Starc was hit when he dove at midfield in the 65th over to catch an on-drive from Harry Brook. Briefly, he appeared to be injured as he lay down, but he was able to walk away with the physiotherapist and doctor after first attempting to remain on the ground.
Starc returned at the end of the next over, hoping to bowl late in the session, but after three deliveries of pursuing a ball towards the boundary, he did not feel comfortable throwing and left the field again.
He was given ice after the game, and there were no immediate preparations to send him for a scan, with a further evaluation scheduled for Friday morning. Earlier in the day, he appeared to be in pain in his left leg, having felt it a couple of times when bowling and again, more substantially, after a dive on the boundary, but this was not a cause for concern.
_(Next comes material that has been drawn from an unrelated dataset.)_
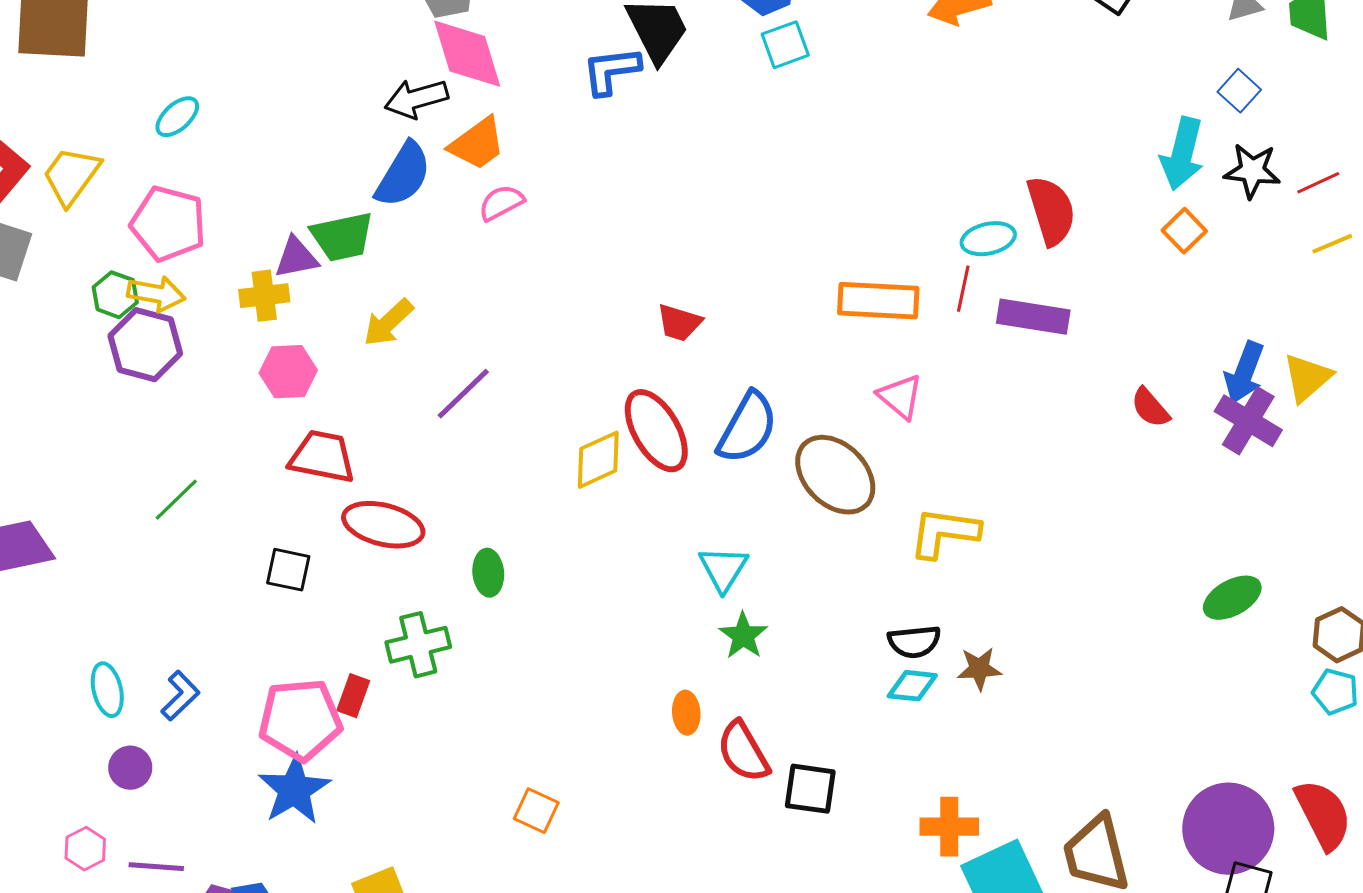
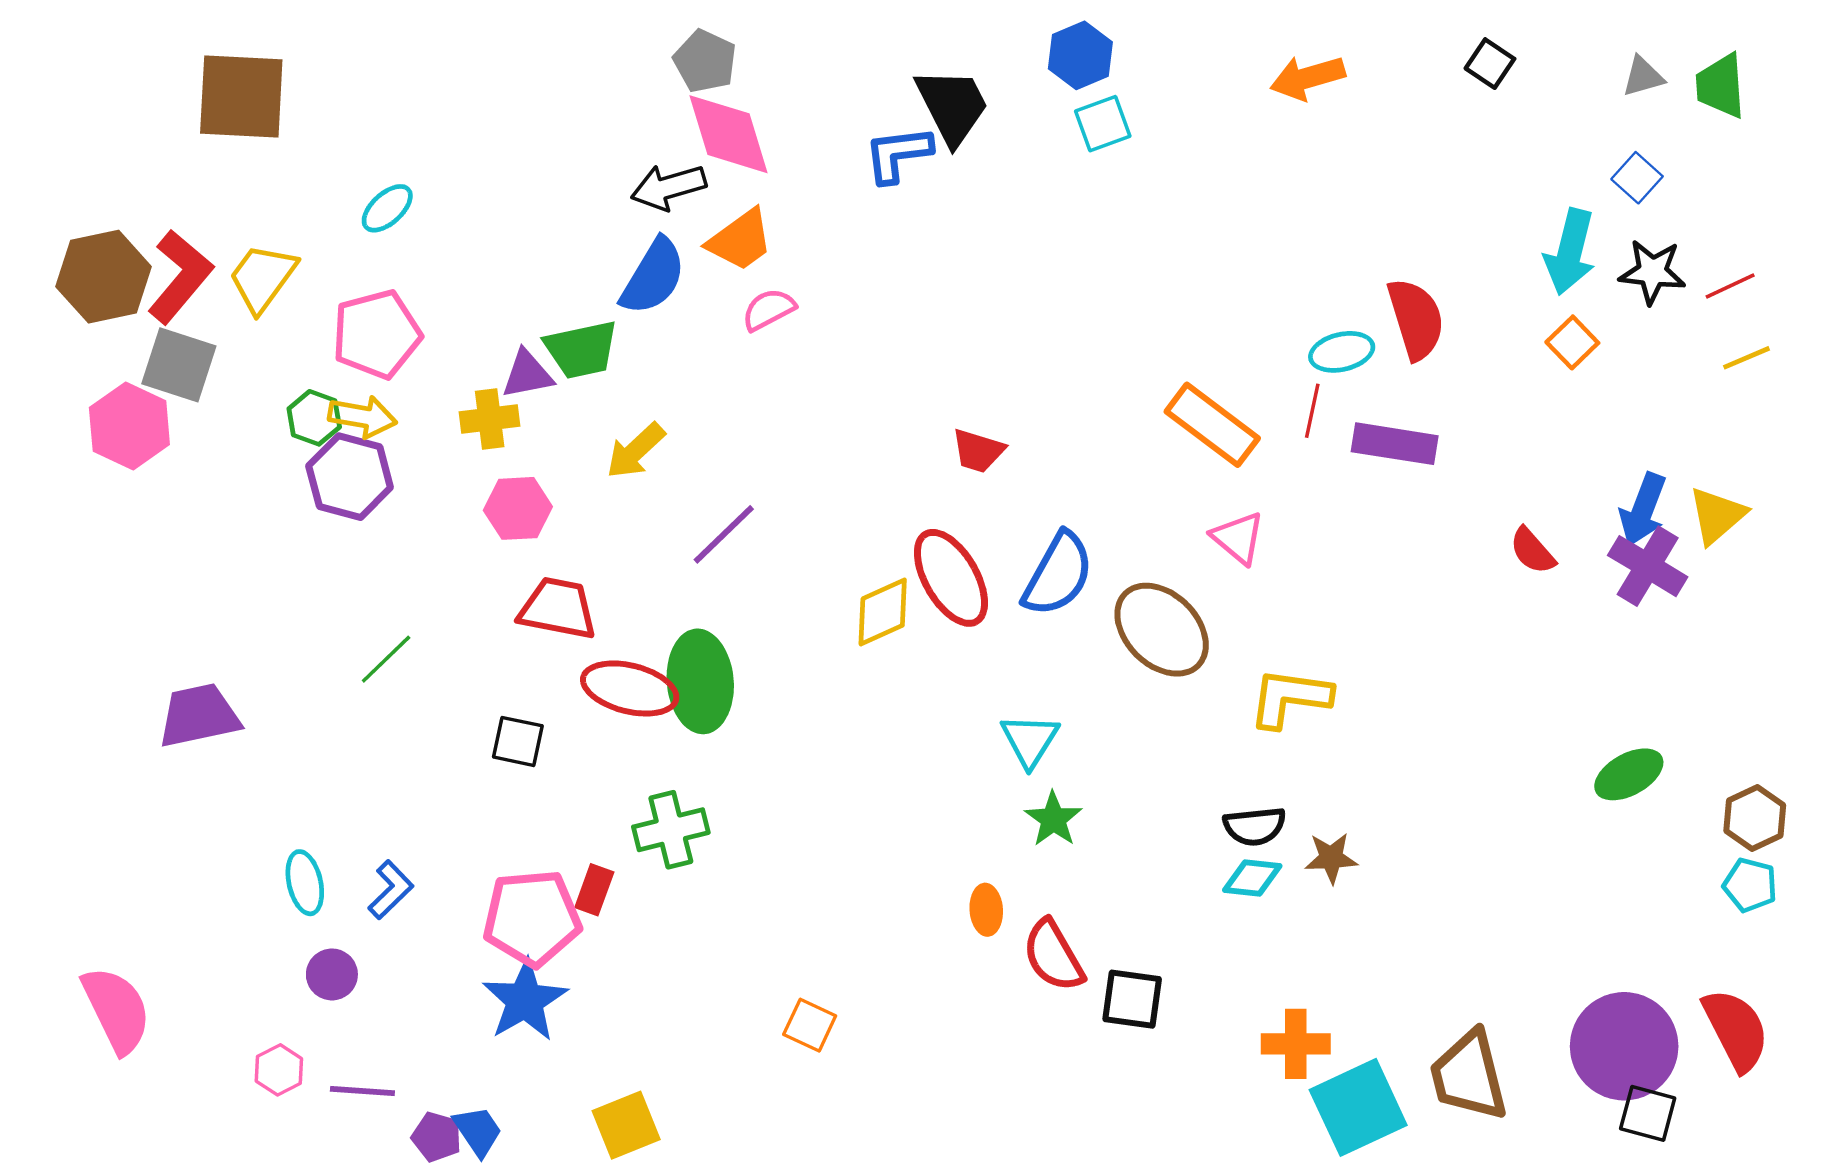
pink pentagon: (168, 224) -> (377, 334), turned -30
orange rectangle: (878, 301) -> (1212, 425), turned 34
green ellipse: (488, 573) -> (700, 681), moved, size x1.8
“I think the leg is good; there are no issues there,” Australia’s assistant coach Daniel Vettori said. “We saw what happened on the field; he’s got some ice on it right now, and we’re pretty confident it’ll be fine tomorrow.”
“He’s one of those guys who doesn’t like to spend too much time away from the field.” But he quickly got into a rut as three balls in a row came to him in the field, and he didn’t feel comfortable throwing them. I haven’t actually spoken to him, but that’s how it appeared. We’re all quite optimistic that he’ll be fine tomorrow.”
Starc made Australia’s first breakthrough.
After missing the first Test at Edgbaston, Starc got the first breakthrough for Australia when he found Ben Duckett’s outside edge and added a second when Moeen Ali was superbly held at midwicket by Usman Khawaja.
The remaining two Tests of the series are back-to-back, putting anyone who sustains an injury in this match under time constraints. Reserve quicks are Scott Boland, who has played twice in the series, and Michael Neser.
The most pressing question for Australia is if they can retain the Ashes before arriving at The Oval after suffering a humiliating day at the hands of Zak Crawley and Joe Root. A bad prediction for the weekend may be their best ally, but Vettori said it wasn’t on their minds.
“It all leads to batting exceptionally well in the third inning, and that’s what will set up the rest of the game as well as how well we bowl tomorrow,” he explained. “We won’t have a chance to influence the outcome unless we perform well the next day.” England is in command, but if we can come in and take those final wickets for as few runs as possible, it sets up the final innings, and the weather may play a role in that.”
From England’s perspective, Crawley was not privy to any negotiations between Ben Stokes and Brendon McCullum but believed that they would seek as large a lead as possible rather than declaring early on the third day.
“I’m not sure; anything could happen with Stokesy,” he said, “but I think the gameplan would be to bat once while there are two very good players at the crease, Jonny [Bairstow] still to come, and good tail-end batters.” Perhaps if we lose a couple of wickets early on, but I’d have assumed it would be to gain a big lead. We anticipate them to bat well.”